Text:
::::

But during the Second Congo War (1998-2002) in which both countries — driven mainly by the greed for Congolese minerals and timber, while strategic security interests were secondary — were key players, Rwanda would wean itself of Uganda’s patronising attitude, in the run-up to the infamous Kisangani clashes where both armies lost men in big numbers.

Kisangani accounts for the single biggest loss the Uganda People's Defence Force has suffered in its 37-year existence.

Survivors claim the Rwandans grew tired of orders from the UPDF over control of territory, and one day in 1999 they disobeyed and when the UPDF opened fire, the RPA retaliated. The armies were to clash again in June 2000.

Frustration

Even without Mr Museveni, Uganda was one of the 44 countries to sign up on the AfCFTA through Foreign Affairs Minister Sam Kutesa.

But the near-muted and sometimes contradicting explanations from both Kampala and Kigali have failed to win over a sceptical citizenry who worry that relations between the two neighbours have hit an all-time low.

Sources say that Mr Museveni’s advance team of security and protocol had arrived in Kigali on March 12, indicating that the president was set to travel to the Rwandan capital. President Museveni continued to preside over functions of his office, including flagging off the national netball team.

On March 21, the Daily Monitor reported that for a whole week, the Rwandan security agencies frustrated the efforts of Mr Museveni’s advance team to establish the Ugandan leader’s accommodation arrangements, the vehicles and routes he would use en route to the summit venue while in Kigali.

Officials in Kampala say that due to concerns arising from these frustrations, Mr Museveni’s handlers ultimately advised that he skip the AfCFTA meeting.

But for months now, the relations between Kigali and Kampala have had a significant share of ups and downs, even prior to last week’s events.

Last year, there were ripples in Uganda’s security structure that included arrests of nearly a dozen senior police officers linked to alleged illegal arrests, kidnap and repatriation of Rwandan refugees — who Kigali says are dissidents.

::::

Dataset entries:
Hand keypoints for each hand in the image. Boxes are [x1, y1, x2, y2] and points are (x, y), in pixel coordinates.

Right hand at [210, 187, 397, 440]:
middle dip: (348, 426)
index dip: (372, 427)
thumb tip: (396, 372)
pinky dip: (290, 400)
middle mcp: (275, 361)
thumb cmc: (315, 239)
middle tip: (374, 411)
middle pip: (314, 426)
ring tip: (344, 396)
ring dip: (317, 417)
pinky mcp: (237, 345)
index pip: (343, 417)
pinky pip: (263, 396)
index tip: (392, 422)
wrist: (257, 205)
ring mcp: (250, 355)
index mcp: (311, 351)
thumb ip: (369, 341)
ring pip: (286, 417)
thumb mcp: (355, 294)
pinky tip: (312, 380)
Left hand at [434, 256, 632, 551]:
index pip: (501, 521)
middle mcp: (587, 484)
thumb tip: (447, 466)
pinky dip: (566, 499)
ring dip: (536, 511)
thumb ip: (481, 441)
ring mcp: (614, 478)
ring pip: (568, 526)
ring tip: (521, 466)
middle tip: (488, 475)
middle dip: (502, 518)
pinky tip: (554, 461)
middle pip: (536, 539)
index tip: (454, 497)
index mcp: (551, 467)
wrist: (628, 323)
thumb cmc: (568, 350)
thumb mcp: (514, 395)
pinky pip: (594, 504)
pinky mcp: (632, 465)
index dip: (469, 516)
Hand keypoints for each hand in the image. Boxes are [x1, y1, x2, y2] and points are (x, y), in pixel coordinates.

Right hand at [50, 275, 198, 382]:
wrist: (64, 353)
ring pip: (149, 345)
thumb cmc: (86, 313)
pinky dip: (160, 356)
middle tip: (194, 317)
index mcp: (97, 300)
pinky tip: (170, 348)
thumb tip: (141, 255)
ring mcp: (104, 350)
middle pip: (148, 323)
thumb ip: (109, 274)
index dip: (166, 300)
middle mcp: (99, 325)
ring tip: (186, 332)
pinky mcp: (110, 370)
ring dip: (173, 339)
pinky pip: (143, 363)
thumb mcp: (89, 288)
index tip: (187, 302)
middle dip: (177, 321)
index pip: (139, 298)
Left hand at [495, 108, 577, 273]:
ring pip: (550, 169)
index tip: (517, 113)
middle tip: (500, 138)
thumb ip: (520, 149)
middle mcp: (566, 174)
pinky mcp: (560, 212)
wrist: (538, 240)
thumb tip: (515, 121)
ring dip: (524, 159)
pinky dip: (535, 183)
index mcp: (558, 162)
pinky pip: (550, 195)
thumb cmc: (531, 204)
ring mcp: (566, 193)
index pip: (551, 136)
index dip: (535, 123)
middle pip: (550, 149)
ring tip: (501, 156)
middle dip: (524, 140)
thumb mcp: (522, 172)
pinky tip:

::::

Directions:
A - List every four-digit year that appears in the article on Uganda-Rwanda relations, in the order they first occur.
B - From the article on Uganda-Rwanda relations, pull out everything from "Sources say that" down to "the AfCFTA meeting.", word for word.
C - Write the next few paragraphs of the article on Uganda-Rwanda relations, starting right after its final sentence.

Answers to each task:
A - 1998, 2002, 1999, 2000

B -
Sources say that Mr Museveni’s advance team of security and protocol had arrived in Kigali on March 12, indicating that the president was set to travel to the Rwandan capital. President Museveni continued to preside over functions of his office, including flagging off the national netball team.

On March 21, the Daily Monitor reported that for a whole week, the Rwandan security agencies frustrated the efforts of Mr Museveni’s advance team to establish the Ugandan leader’s accommodation arrangements, the vehicles and routes he would use en route to the summit venue while in Kigali.

Officials in Kampala say that due to concerns arising from these frustrations, Mr Museveni’s handlers ultimately advised that he skip the AfCFTA meeting.

C -
The police officers, who remain in detention as they answer their charges before the General Court Martial, signify a new low in the political tensions that beleaguer the two countries.

The sacking on March 3 of Inspector General of Police Edward Kale Kayihura and replacement by his deputy Okoth Ochola has also been linked to the tiff between Kampala and Kigali.

Albeit a first, the recall of Mr Museveni’s advance party last week suits a pattern of events that have in the past seen the two countries’ foreign policy, security and counterintelligence operations tested to the limit, to the point of seeking the intervention of third parties to help ease the tensions.

Counter accusations

Shortly after, in 2001, Museveni would launch an international diplomatic war over Kigali. The Ugandan leader dragged Kagame before Claire Short, the former British Minister for Overseas Development, accusing Kigali of shielding and supporting Ugandan army officers Col Anthony Kyakabale and Samson Mande who had jumped bail in Kampala to start terrorist and armed and rebellion against his government.

Ms Short’s mediation is said to have led to the two easing tensions, but tales by Foreign Service officials tell a different story.

Even in international fora, where world leaders gather, it is said that their body language remained stiff until 2011 when the relations softened somewhat.

Neither government has commented on the Museveni team’s alleged mistreatment by Kigali.